Schreiben Sie den untersuchten Text zwischen "Emma hielt sich" und "Facharzt zu gehen." einschließlich neu und setzen Sie dabei "Pflegefachfrau" anstelle von "Krankenschwester".

→ Untersuchter Text

# # # # #

Emma hielt sich immer für eine kerngesunde junge Frau. Im Alter von 19 Jahren steckt sie gerade mitten in der Ausbildung zur Krankenschwester. Weil sie gelegentlich Rückenschmerzen hat, geht sie zur Massage zur Physiotherapeutin. Diese fühlt eine Verkrümmung ihrer Wirbelsäule und rät ihr, mal zu einem Facharzt zu gehen.

NAME: Emma
OP-ALTER: 22 Jahre
DIAGNOSE: Skoliose 60° (starke, seitliche Verkrümmung der Wirbelsäule)

# # # # #

→ Vorliegende Daten

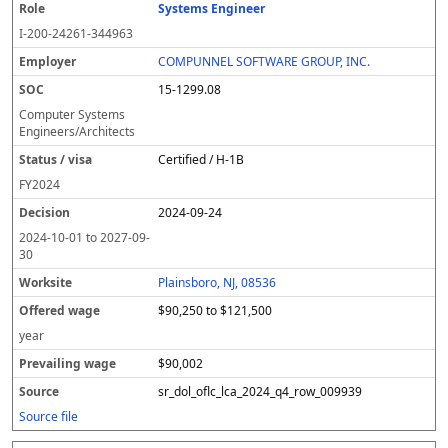
Systems Engineer
I-200-24261-344963
COMPUNNEL SOFTWARE GROUP, INC.
15-1299.08
Computer Systems
Engineers/Architects
Certified / H-1B
FY
2024
2024-09-24
2024-10-01
to
2027-09-
30
Plainsboro, NJ, 08536
$90,250 to $121,500
year
$90,002
sr_dol_oflc_lca_2024_q4_row_009939
Source file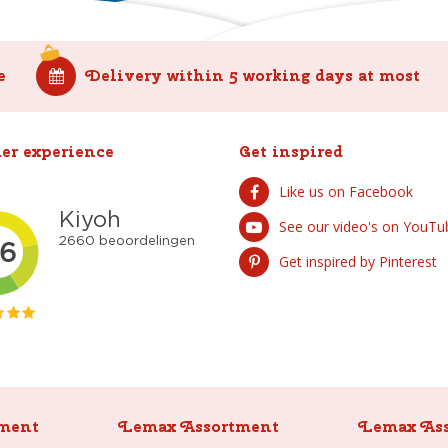
e
Delivery within 5 working days at most
er experience
Get inspired
Like us on Facebook
See our video's on YouTu
Get inspired by Pinterest
ment
Lemax Assortment
Lemax As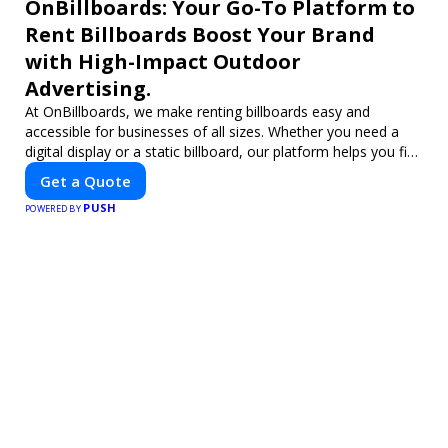
OnBillboards: Your Go-To Platform to
Rent Billboards Boost Your Brand
with High-Impact Outdoor
Advertising.
At OnBillboards, we make renting billboards easy and
accessible for businesses of all sizes. Whether you need a
digital display or a static billboard, our platform helps you find
the best locations for impactful outdoor advertising. Reach
Get a Quote
your target audience and elevate your brand visibility with
PUSH
OnBillboards.
POWERED BY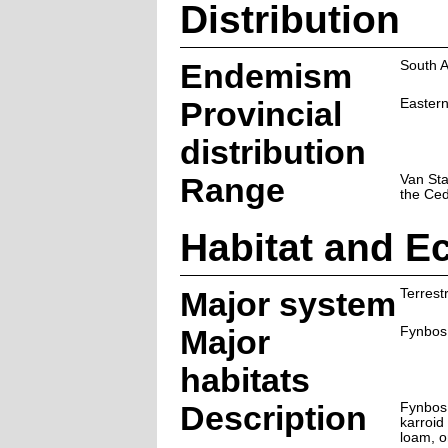
Distribution
Endemism
South A
Provincial
Easter
distribution
Range
Van St
the Ce
Habitat and E
Major system
Terrestr
Major
Fynbos
habitats
Description
Fynbos,
karroid
loam, o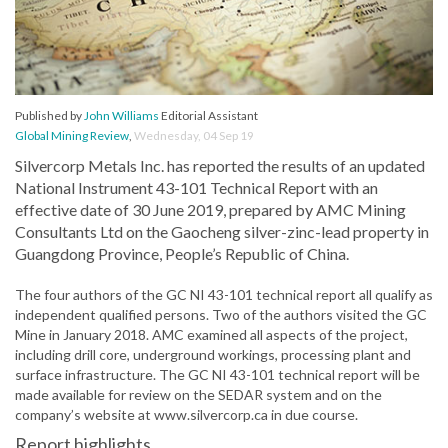
Published by
John Williams
Editorial Assistant
Global Mining Review
,
Wednesday, 04 Sep 19
Silvercorp Metals Inc. has reported the results of an updated
National Instrument 43-101 Technical Report with an
effective date of 30 June 2019, prepared by AMC Mining
Consultants Ltd on the Gaocheng silver-zinc-lead property in
Guangdong Province, People’s Republic of China.
The four authors of the GC NI 43-101 technical report all qualify as
independent qualified persons. Two of the authors visited the GC
Mine in January 2018. AMC examined all aspects of the project,
including drill core, underground workings, processing plant and
surface infrastructure. The GC NI 43-101 technical report will be
made available for review on the SEDAR system and on the
company’s website at www.silvercorp.ca in due course.
Report highlights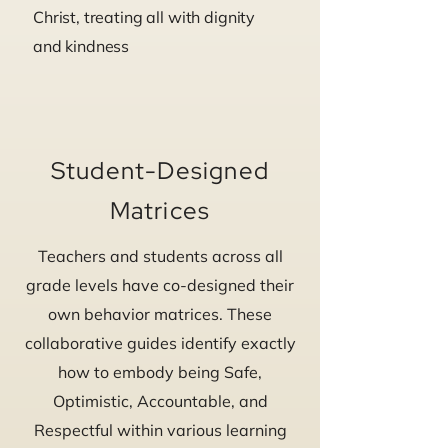
Christ, treating all with dignity
and kindness
Student-Designed
Matrices
Teachers and students across all
grade levels have co-designed their
own behavior matrices. These
collaborative guides identify exactly
how to embody being Safe,
Optimistic, Accountable, and
Respectful within various learning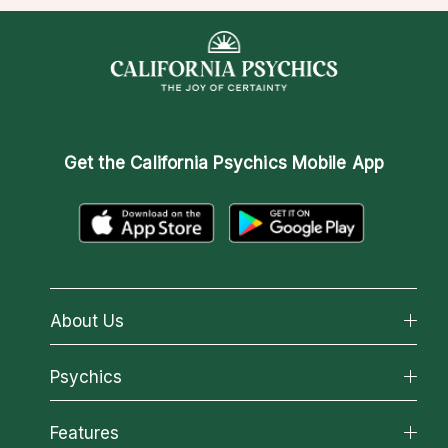
Get the
California Psychics Mobile App
About Us
About California Psychics
Psychics
Why California Psychics
All Psychics
Features
How We Help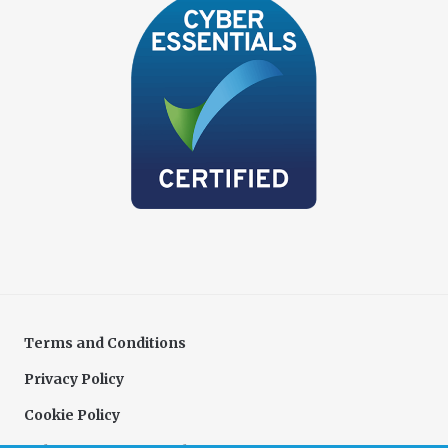
Terms and Conditions
Privacy Policy
Cookie Policy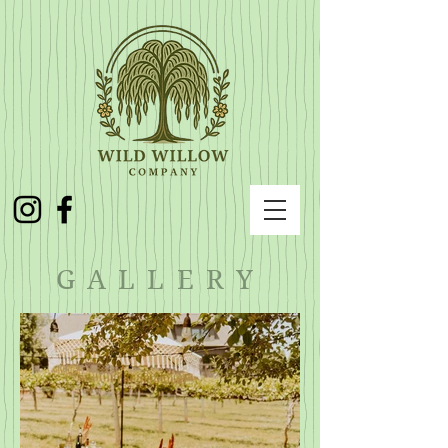
GALLERY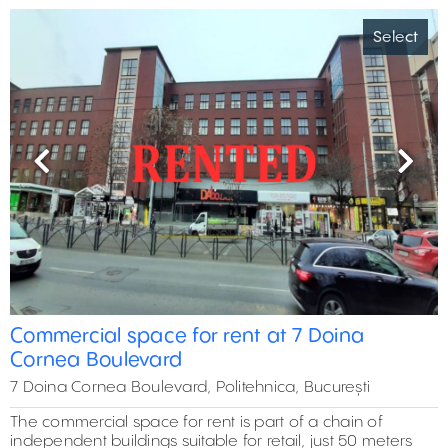
Select
Previous
Next
Commercial space for rent at 7 Doina
Cornea Boulevard
7 Doina Cornea Boulevard, Politehnica, București
The commercial space for rent is part of a chain of
independent buildings suitable for retail, just 50 meters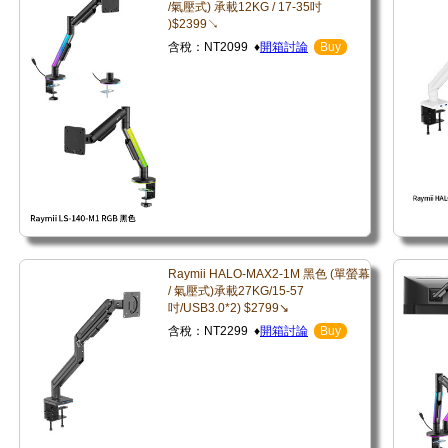
/氣壓式) 承載12KG / 17-35吋
)$2399↘
含稅：NT2099 ♦
開箱討論
Buy
Raymii HALO-MAX2-1M 黑色 (單螢幕
/ 氣壓式)承載27KG/15-57
吋/USB3.0*2) $2799↘
含稅：NT2299 ♦
開箱討論
Buy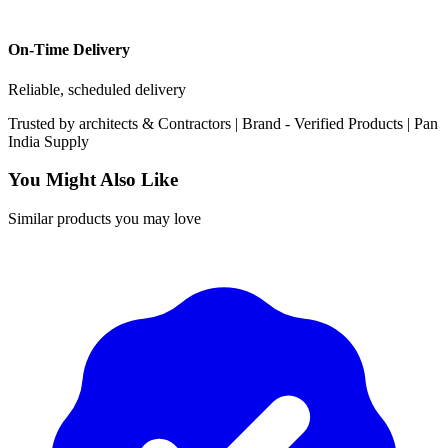
On-Time Delivery
Reliable, scheduled delivery
Trusted by
architects & Contractors | Brand -
Verified Products
|
Pan
India
Supply
You Might Also Like
Similar products you may love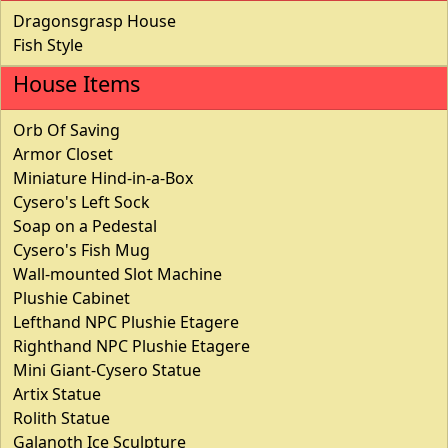
Dragonsgrasp House
Fish Style
House Items
Orb Of Saving
Armor Closet
Miniature Hind-in-a-Box
Cysero's Left Sock
Soap on a Pedestal
Cysero's Fish Mug
Wall-mounted Slot Machine
Plushie Cabinet
Lefthand NPC Plushie Etagere
Righthand NPC Plushie Etagere
Mini Giant-Cysero Statue
Artix Statue
Rolith Statue
Galanoth Ice Sculpture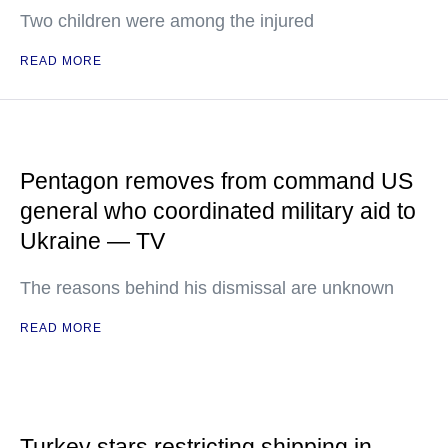
Two children were among the injured
READ MORE
Pentagon removes from command US
general who coordinated military aid to
Ukraine — TV
The reasons behind his dismissal are unknown
READ MORE
Turkey stars restricting shipping in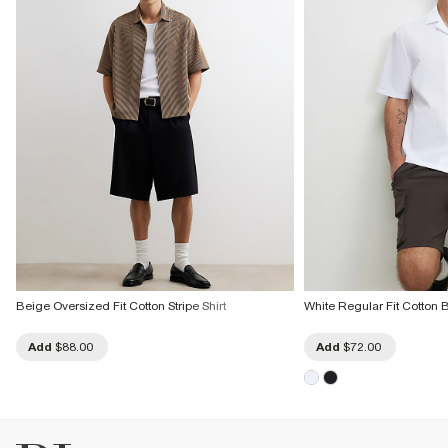
Do not bleach
Do not tumble dry
Do not dry clean
Product no
:
373146
Beige Oversized Fit Cotton Stripe Shirt
White Regular Fit Cotton 
Add
$88.00
Add
$72.00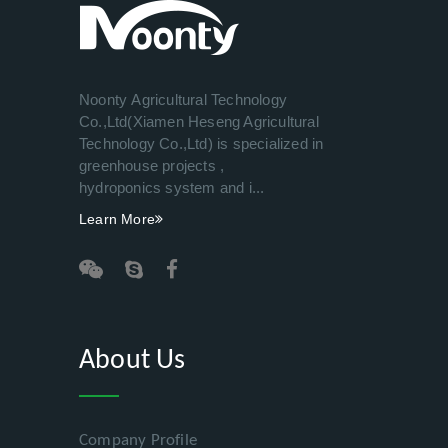
Noonty Agricultural Technology
Co.,Ltd(Xiamen Heseng Agricultural
Technology Co.,Ltd) is specialized in
greenhouse projects ,
hydroponics system and i...
Learn More
About Us
Company Profile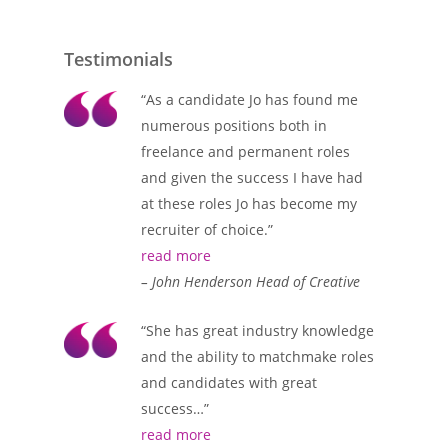
Testimonials
“As a candidate Jo has found me
numerous positions both in
freelance and permanent roles
and given the success I have had
at these roles Jo has become my
recruiter of choice.”
read more
– John Henderson Head of Creative
“She has great industry knowledge
and the ability to matchmake roles
and candidates with great
success…”
read more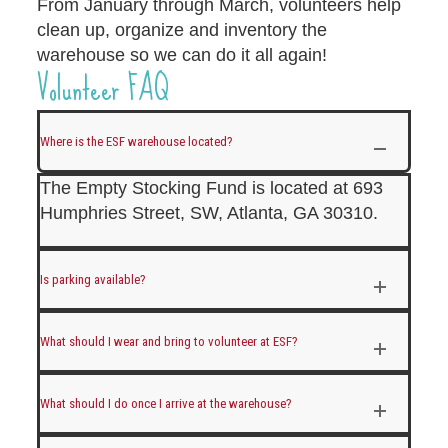
From January through March, volunteers help
clean up, organize and inventory the
warehouse so we can do it all again!
Volunteer FAQ
Where is the ESF warehouse located?
The Empty Stocking Fund is located at 693
Humphries Street, SW, Atlanta, GA 30310.
Is parking available?
What should I wear and bring to volunteer at ESF?
What should I do once I arrive at the warehouse?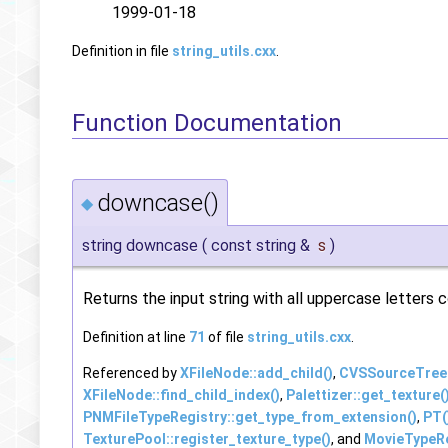
1999-01-18
Definition in file
string_utils.cxx
.
Function Documentation
downcase()
◆
string downcase
(
const string &
s
)
Returns the input string with all uppercase letters
Definition at line
71
of file
string_utils.cxx
.
Referenced by
XFileNode::add_child()
,
CVSSourceTree::
XFileNode::find_child_index()
,
Palettizer::get_texture(
PNMFileTypeRegistry::get_type_from_extension()
,
PT(
TexturePool::register_texture_type()
, and
MovieTypeRe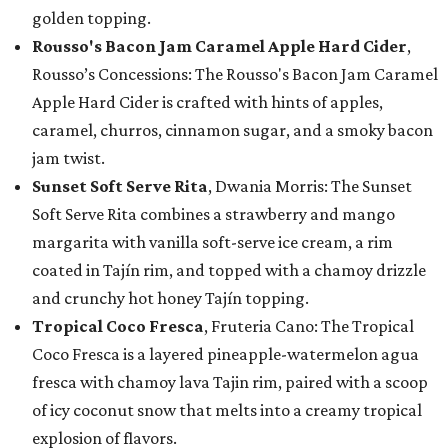
golden topping.
Rousso's Bacon Jam Caramel Apple Hard Cider
,
Rousso’s Concessions: The Rousso's Bacon Jam Caramel
Apple Hard Cider is crafted with hints of apples,
caramel, churros, cinnamon sugar, and a smoky bacon
jam twist.
Sunset Soft Serve Rita
, Dwania Morris: The Sunset
Soft Serve Rita combines a strawberry and mango
margarita with vanilla soft-serve ice cream, a rim
coated in Tajín rim, and topped with a chamoy drizzle
and crunchy hot honey Tajín topping.
Tropical Coco Fresca
, Fruteria Cano: The Tropical
Coco Fresca is a layered pineapple-watermelon agua
fresca with chamoy lava Tajin rim, paired with a scoop
of icy coconut snow that melts into a creamy tropical
explosion of flavors.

# # # # #

→ Lösung
Emma hielt sich immer für eine kerngesunde junge Frau. Im Alter von 19 Jahren steckt sie gerade mitten in der Ausbildung zur Pflegefachfrau. Weil sie gelegentlich Rückenschmerzen hat, geht sie zur Massage zur Physiotherapeutin. Diese fühlt eine Verkrümmung ihrer Wirbelsäule und rät ihr, mal zu einem Facharzt zu gehen.